Sadie smiled and executed her best bow, then drew herself up to look as tall as “Miss” Sadie should be; but the rest of the evening her eyes and ears were so busy that for once her tongue was silent. She vowed to herself that she would give her mother no peace until she—Sadie—was a really truly Camp Fire Girl like these.

When in the last hour they were all gathered on the floor before the fire, Mary Hastings asked, “Miss Laura, have you decided yet what our special work is to be—the ‘service for somebody else’?” she added with a glance at the words over the mantelpiece.

“That is for you girls to decide,” Laura returned. “Have you any suggestion, Mary?”

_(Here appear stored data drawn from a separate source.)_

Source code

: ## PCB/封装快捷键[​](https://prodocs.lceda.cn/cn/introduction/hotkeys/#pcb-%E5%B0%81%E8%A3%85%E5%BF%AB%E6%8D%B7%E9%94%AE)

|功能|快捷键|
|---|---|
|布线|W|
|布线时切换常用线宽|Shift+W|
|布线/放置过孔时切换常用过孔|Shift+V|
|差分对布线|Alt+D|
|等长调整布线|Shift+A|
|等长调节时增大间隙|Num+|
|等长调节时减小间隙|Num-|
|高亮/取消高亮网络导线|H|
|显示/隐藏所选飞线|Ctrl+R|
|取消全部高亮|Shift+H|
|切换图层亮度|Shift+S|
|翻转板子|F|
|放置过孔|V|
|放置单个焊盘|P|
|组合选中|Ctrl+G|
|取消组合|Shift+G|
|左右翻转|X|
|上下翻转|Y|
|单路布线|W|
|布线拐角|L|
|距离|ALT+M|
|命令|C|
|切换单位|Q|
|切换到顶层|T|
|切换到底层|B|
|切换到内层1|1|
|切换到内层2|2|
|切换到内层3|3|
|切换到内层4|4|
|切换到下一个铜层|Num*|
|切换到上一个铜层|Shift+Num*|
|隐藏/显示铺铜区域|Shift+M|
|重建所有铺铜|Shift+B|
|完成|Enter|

“I’ve been wondering if we couldn’t help support some little child—maybe a sick child in a hospital, or an orphan.”

“Gracious! That would take a pile of money,” objected Louise Johnson, “and I’m always dead broke a week after payday.”

“There are fifteen of us—it wouldn’t be so much, divided up,” Mary returned.

“Sixteen, Mary—you aren’t going to leave me out, are you?” Miss Laura said.

“I think it would be lovely,” cried Bessie Carroll, “if we could find a dear little girl baby and adopt her—make her a Camp Fire baby.”

“Huh!” sniffed Lena Barton. “If you had half a dozen kids at home I reckon you wouldn’t be wanting to adopt any more.”

“Right you are!” added Eva Bicknell, who was the oldest of eight.